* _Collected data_
....

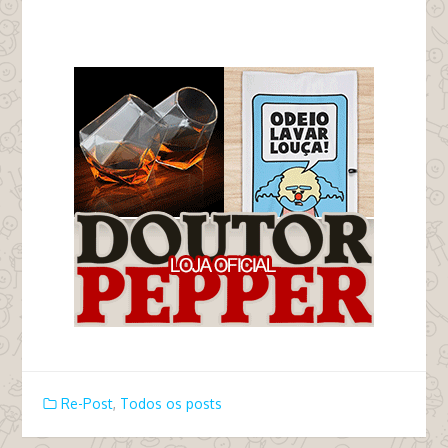
tags japinha estuprador arrombador virgem
estupro
Re-Post
,
Todos os posts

....

* _Your assignment_
Without the pictures, copy all of the entries exactly as they appear.

* _Written answer_
tags japinha estuprador arrombador virgem
estupro
Re-Post
,
Todos os posts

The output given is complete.